Task instructions:
#1 In the blog text below, who invited the writer to sell work in her barn during the Fresh Art Tour?
#2 In the blog text below, why did the writer and Dodie go to bed ready to sleep their fill after the first day of the art tour? Answer in one to three sentences.
#3 Go on with the blog text below from its last sentence.

Reading passage:
§ §
After my first day on the art tour, I arrived back at my house in Stockholm, WI, to find the phone machine beeping at me, telling me there was a message. It was from Peter. I had an offer on a book. A picture book. A story I had been gently working on for a few years, tweaking and honing. About a little girl who isn't sleepy. Her parents are understanding. They know some nights are like that. But they move her toward bed. She wonders if everything has to sleep. They discuss this.

I won't tell you the ending. No spoilers here.

So all day long I sold my mystery books and my scarves and showed people how to hook a rug. Then, that night, I sell a story from my heart.

This selling stuff is hard work. It's emotional. It's stressful and energizing. It's a part of our work.

Unlike my little girl I was very tired that night. After a dinner of chili and wine, I talked with my sister Dodie about the day. We both fell into bed tuckered, ready to sleep our fill so that we could be up and at 'em the next day, selling those small pieces of our lives—in picture or story form. As they say, priceless.

Monday, September 27, 2010

Fresh Art Tour Oct. 1-3, 2010

This weekend, starting on Friday, I will be happily working away in a barn.

Barbara McIlrath, a wonderful painter, has invited my sister Dodie, and friends Harriet LeVian, Holly Swift, all three painters, and my lucky self to sell our work in the main part of her barn on the Fresh Art Tour. This tour has been going on for many years and circles around Stockholm, Durand and Pepin, featuring numberous artists who make baskets and bowls, spoons and books.

I will demonstrating rug hooking and selling the natural-dyed scarves I make with my niece Juliet Morris, who will also be there, helping us all.

And then there's the barn. It is a work of art, with hand-hewn beams and enormous sliding doors. Just spending time in this space will feel like a gift.

The weather is supposed to be perfect, the leaves are starting to turn and might well be in full flush, and as an extrovert, I probably won't get tired of talking until well into Saturday. We're saving the wine until Sunday afternoon.

Come join us if you can!

Monday, September 20, 2010

Re-viewing the Loft

Friday night I gave a presentation with Pete Hautman (my guy), Deborah Keenan (poet/friend), and Mary Rockcastle (dean/novelist/buddy) at Hamline University for the publication of Views from the Loft. This is wonderful compilation of essays that was written over the last thirty-plus years for the newsletter of the Loft Literary Center in Minneapolis, called, you might have guessed: A View from the Loft.

Besides reading other essays by some of my favorite writers, including Yehuda Amichai, Larry Sutin, Kate DiCamillo, and Jim Moore, I re-read my old essay: "Writing about the Mysteries of Life." I wrote this essay a good seventeen years ago and it was better than I thought it might be. It's a story that I've told many times and will probably continue to tell until I bite the big one—how I've come to write mysteries.

And so I thought I'd quote a bit of it in this blog:

" It flabbergasts me that some people disdain mysteries. But then, I'm also amazed when some writers think they've accomplished something by writing a complicated, erudite sentence that no one understands. Good writing is about telling stories, and confusion is not the same as mystery. Mystery is when everything is painfully clear: the sky is immensely blue, the land is covered with hills and valleys, and the person you most love in the world is dead at your feet. How could this have happened? Mysteries are not meant to be solved but explored—just as when someone dies, we are meant to feel it, not get over it."
§ §
Rows:
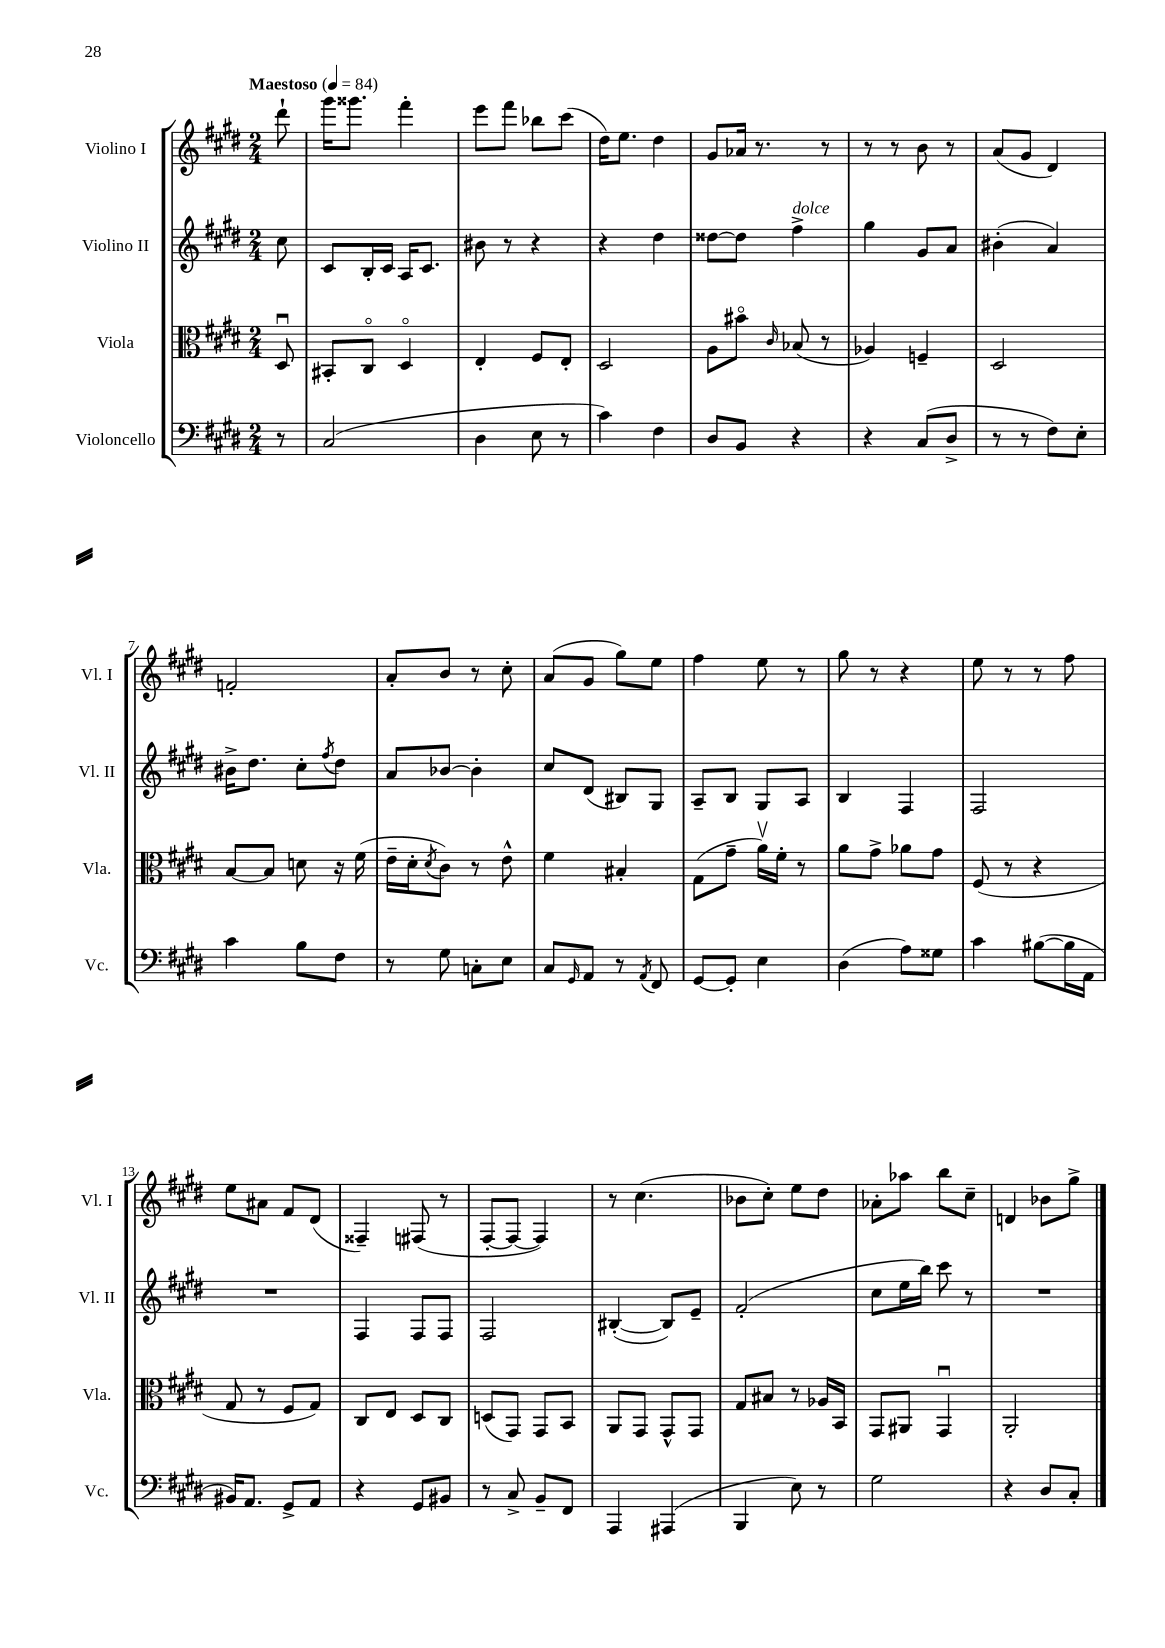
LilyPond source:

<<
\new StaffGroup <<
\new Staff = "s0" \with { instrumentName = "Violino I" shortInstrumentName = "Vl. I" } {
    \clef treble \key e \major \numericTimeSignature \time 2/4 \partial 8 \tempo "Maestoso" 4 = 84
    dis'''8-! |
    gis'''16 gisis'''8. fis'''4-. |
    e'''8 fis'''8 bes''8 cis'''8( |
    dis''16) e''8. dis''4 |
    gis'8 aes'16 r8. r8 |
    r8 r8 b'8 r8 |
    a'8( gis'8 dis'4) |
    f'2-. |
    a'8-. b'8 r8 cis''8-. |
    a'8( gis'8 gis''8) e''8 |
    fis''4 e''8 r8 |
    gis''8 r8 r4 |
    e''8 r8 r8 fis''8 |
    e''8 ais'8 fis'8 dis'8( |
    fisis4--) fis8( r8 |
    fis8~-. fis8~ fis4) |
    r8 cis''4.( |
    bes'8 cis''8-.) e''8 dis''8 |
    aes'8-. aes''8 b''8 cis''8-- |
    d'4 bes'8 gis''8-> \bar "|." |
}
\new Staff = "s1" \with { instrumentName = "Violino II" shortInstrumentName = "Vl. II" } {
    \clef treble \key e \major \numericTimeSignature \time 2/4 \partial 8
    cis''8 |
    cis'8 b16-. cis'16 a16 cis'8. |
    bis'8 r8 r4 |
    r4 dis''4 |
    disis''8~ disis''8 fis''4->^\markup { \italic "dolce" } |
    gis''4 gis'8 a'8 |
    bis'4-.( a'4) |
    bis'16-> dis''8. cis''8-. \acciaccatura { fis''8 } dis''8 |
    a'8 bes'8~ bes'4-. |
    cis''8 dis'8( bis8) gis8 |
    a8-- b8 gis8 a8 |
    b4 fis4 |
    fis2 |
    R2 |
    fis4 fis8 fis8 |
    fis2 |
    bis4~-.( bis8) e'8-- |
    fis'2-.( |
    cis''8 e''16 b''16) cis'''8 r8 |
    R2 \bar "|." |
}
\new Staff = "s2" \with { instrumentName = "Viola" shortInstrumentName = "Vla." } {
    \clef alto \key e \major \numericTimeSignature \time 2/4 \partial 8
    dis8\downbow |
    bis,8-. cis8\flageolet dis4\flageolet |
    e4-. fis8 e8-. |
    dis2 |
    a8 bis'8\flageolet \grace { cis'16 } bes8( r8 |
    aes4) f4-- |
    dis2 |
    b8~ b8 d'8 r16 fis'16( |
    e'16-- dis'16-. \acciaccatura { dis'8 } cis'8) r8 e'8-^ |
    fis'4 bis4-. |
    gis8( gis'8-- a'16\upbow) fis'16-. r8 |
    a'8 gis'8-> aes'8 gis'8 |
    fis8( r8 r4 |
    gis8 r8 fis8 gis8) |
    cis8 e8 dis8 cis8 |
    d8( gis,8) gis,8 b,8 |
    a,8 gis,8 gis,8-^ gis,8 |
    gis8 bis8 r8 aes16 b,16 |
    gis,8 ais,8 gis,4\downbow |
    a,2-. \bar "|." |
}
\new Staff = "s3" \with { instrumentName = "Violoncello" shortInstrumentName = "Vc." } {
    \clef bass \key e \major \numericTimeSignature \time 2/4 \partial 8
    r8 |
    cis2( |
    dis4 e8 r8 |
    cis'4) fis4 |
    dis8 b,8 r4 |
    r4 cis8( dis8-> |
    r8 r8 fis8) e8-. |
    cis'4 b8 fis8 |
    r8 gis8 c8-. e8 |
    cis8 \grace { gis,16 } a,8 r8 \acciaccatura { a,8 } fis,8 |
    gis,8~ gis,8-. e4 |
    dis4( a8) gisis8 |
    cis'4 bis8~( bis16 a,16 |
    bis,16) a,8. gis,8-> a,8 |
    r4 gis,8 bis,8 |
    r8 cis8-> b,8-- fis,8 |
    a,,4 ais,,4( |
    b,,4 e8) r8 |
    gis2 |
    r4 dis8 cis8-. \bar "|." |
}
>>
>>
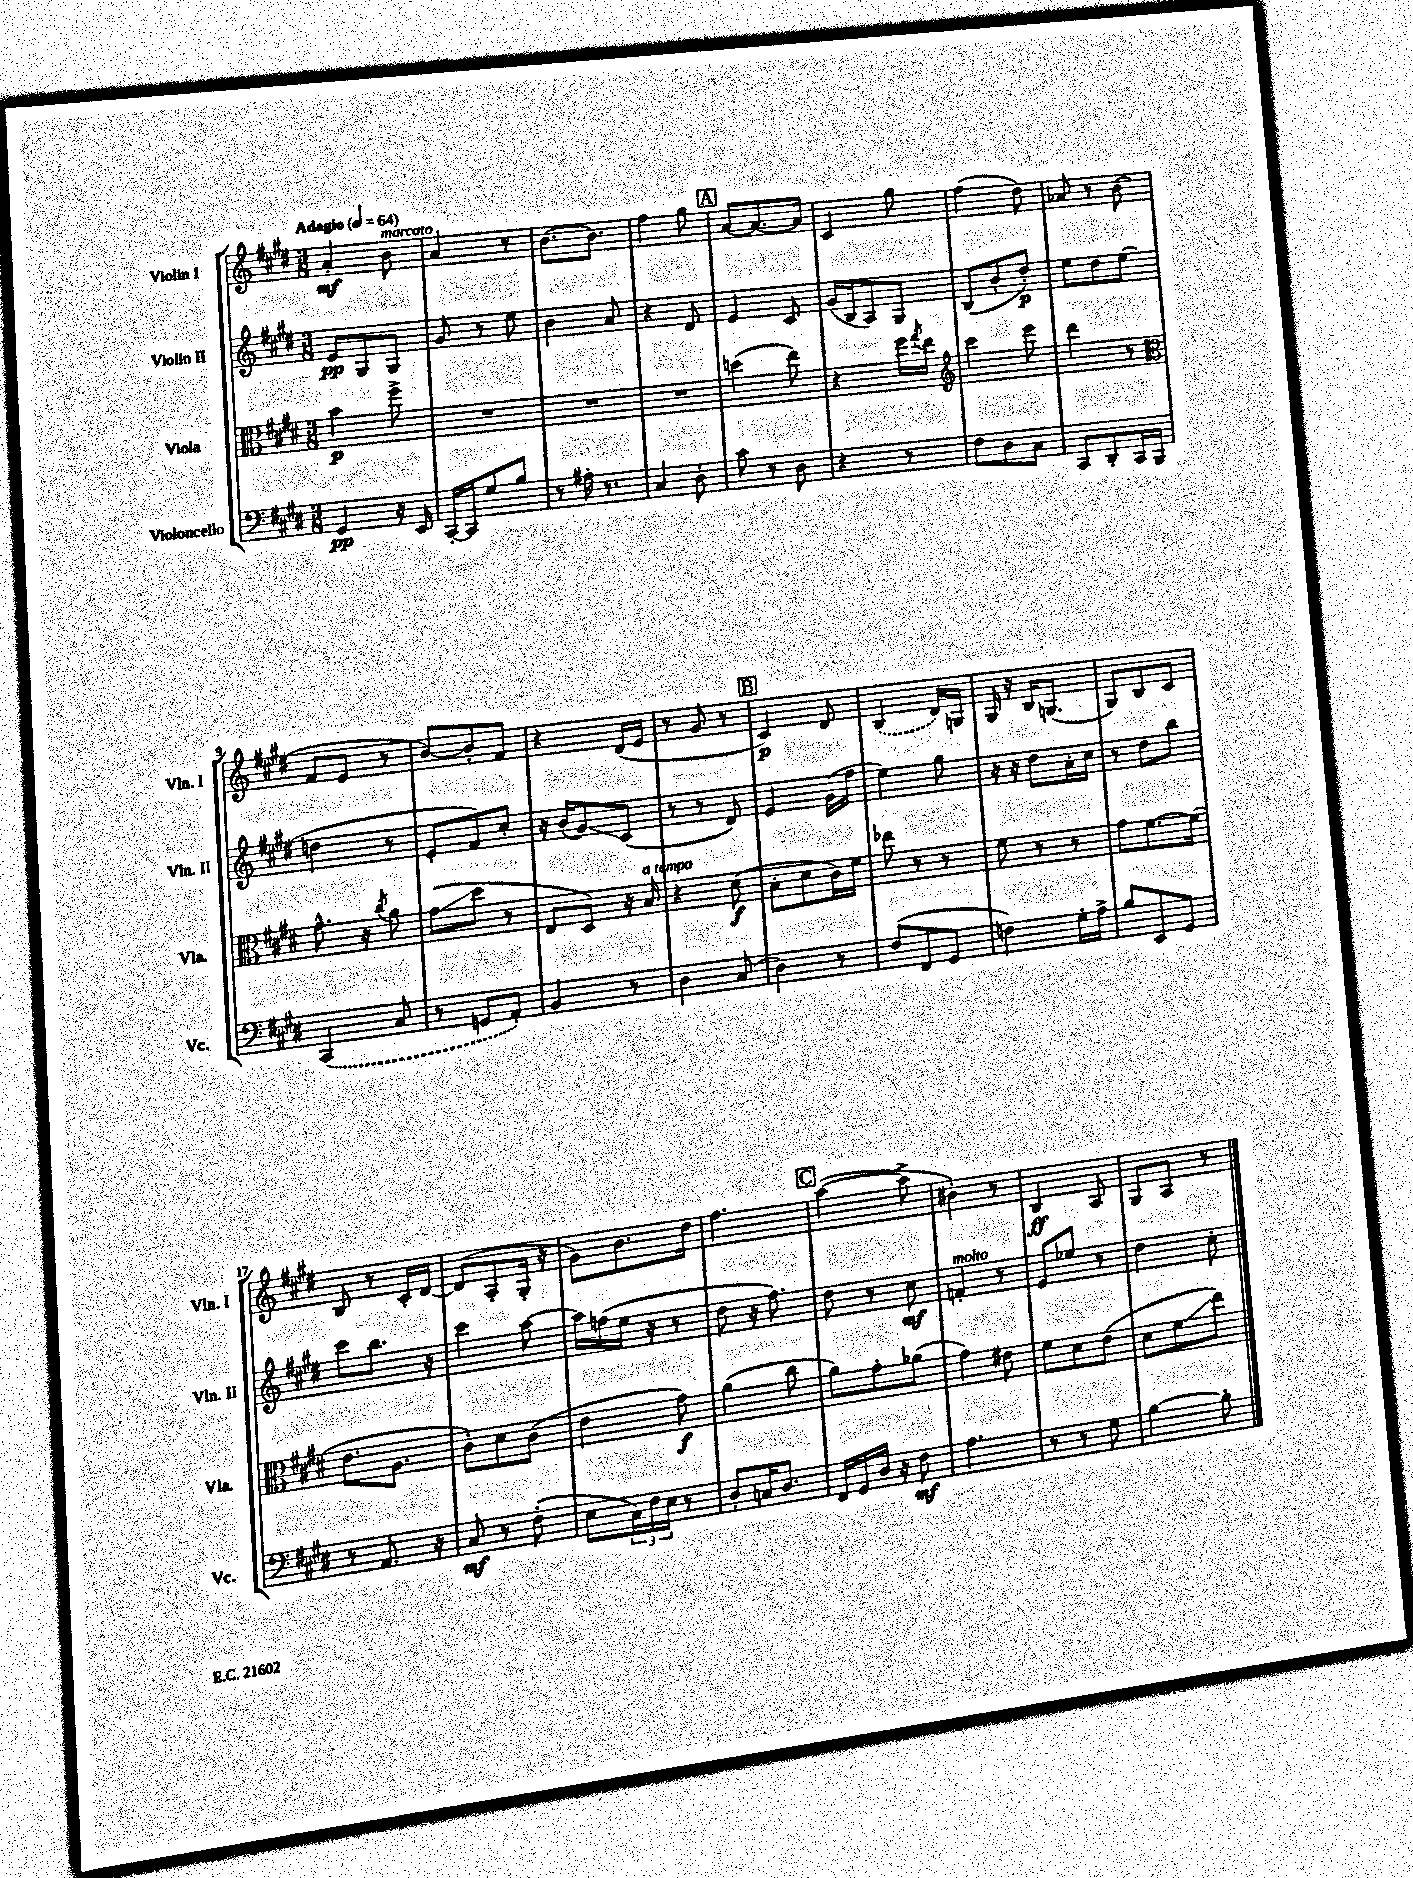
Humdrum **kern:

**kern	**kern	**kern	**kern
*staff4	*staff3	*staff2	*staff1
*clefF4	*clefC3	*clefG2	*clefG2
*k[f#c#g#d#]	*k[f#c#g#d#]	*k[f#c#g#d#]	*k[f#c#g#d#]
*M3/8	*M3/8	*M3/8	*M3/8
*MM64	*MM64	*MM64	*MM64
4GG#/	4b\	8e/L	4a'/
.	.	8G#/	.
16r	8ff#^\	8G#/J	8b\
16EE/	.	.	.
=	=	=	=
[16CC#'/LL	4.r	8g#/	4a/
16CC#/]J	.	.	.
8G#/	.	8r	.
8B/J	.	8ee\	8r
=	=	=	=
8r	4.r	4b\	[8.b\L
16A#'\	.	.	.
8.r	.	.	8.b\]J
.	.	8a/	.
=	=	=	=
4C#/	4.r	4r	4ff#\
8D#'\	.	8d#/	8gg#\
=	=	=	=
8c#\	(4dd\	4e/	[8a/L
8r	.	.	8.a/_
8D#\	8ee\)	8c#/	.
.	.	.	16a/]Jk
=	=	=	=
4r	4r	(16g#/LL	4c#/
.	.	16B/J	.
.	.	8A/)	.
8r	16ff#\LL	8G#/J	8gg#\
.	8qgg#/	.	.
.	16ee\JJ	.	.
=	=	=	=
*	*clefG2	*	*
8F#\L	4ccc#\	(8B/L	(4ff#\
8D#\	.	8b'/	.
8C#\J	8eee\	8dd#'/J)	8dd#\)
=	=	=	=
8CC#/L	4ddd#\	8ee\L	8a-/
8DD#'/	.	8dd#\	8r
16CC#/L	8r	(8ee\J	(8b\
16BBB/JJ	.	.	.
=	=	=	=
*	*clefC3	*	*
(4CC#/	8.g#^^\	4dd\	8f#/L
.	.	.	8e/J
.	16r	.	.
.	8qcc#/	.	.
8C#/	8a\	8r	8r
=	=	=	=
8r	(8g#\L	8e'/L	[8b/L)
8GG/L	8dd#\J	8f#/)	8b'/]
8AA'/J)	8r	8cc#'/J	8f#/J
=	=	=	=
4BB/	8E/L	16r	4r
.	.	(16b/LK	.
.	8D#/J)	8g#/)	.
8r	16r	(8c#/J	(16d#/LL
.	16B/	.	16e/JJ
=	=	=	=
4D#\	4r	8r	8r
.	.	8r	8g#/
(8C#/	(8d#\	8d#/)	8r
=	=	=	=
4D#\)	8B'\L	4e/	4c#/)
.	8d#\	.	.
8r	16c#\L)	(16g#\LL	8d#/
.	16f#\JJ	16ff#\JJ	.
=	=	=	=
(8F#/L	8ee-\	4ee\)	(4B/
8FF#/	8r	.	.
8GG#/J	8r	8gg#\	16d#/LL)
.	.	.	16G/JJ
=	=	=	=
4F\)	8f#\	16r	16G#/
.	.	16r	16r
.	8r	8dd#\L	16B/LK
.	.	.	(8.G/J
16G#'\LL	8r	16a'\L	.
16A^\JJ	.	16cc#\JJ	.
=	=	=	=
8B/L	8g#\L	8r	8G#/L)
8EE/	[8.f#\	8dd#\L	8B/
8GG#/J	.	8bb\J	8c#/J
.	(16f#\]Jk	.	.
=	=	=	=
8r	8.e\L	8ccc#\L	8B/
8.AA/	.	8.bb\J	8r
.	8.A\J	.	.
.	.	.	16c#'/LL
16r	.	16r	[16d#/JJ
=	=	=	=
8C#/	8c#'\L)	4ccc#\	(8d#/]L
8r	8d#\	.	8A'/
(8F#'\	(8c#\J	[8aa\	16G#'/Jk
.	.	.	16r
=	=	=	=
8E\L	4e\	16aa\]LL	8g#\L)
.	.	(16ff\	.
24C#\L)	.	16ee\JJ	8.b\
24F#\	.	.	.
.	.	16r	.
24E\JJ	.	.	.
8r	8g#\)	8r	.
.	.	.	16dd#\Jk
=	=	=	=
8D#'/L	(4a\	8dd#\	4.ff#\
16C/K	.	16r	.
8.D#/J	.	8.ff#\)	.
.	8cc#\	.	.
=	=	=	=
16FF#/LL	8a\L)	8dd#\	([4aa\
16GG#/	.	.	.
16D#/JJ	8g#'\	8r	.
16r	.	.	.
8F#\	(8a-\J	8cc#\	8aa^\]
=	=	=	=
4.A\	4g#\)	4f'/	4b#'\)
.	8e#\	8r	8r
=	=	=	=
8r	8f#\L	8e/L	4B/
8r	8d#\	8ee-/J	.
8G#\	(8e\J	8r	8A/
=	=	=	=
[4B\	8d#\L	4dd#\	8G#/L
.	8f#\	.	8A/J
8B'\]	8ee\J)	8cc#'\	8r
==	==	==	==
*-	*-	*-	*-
§ §
Answers in order:
#1 Barbara McIlrath, a painter, invited the writer to sell work in her barn.

#2 They were both tired after the day. They wanted to be up and ready the next day to sell their work again.

#3
The line I keep in my back pocket and pull out whenever there's a need for it is: Confusion is not the same as mystery.

Blessings to the Loft for creating a community of writers that is still thriving today.

Friday, September 10, 2010

School Starts

I taught my first class of the fall semester last night. When I left school at nine o'clock, it was dark outside. I walked across the Hamline campus feeling the new energy as students ran past me on their way to somewhere.

The longer I teach, the more I realize how important and fun it should be, the more I think about teaching. I've taught for many years and never gave it much thought. That doesn't mean that I didn't put a great deal of effort into my teaching. It's just that I never thought much about what it means to be a teacher. How I'm meant to gently poke my students. Make them go further than they think they can.

This morning, I taught a swimming class of 3- to 6-year olds. For the first time a tiny dark-haired three-year-old boy jumped into the deep end of the pool all by himself. He bobbed up in the water puffed up with pride for what he had done.

Last night we started out the class writing a scene in which our main characters realize they want something--desperately.

Curl your toes over the edge of the pool and jump. The water is deep and full of wonder.

Tuesday, August 31, 2010

Corn Dog at the Minnesota State Fair


The end of summer in Minnesota is marked by the state fair, which goes until Labor Day. The next day is the first day of school. I worked at the fair--first as a bus girl in a smorgasbord, then as a cashier, then as a manager of a waffle shop. I learned how to cram the most food on a tray--cover the whole plate with mashed potatoes, a good foundation for the sloppy food.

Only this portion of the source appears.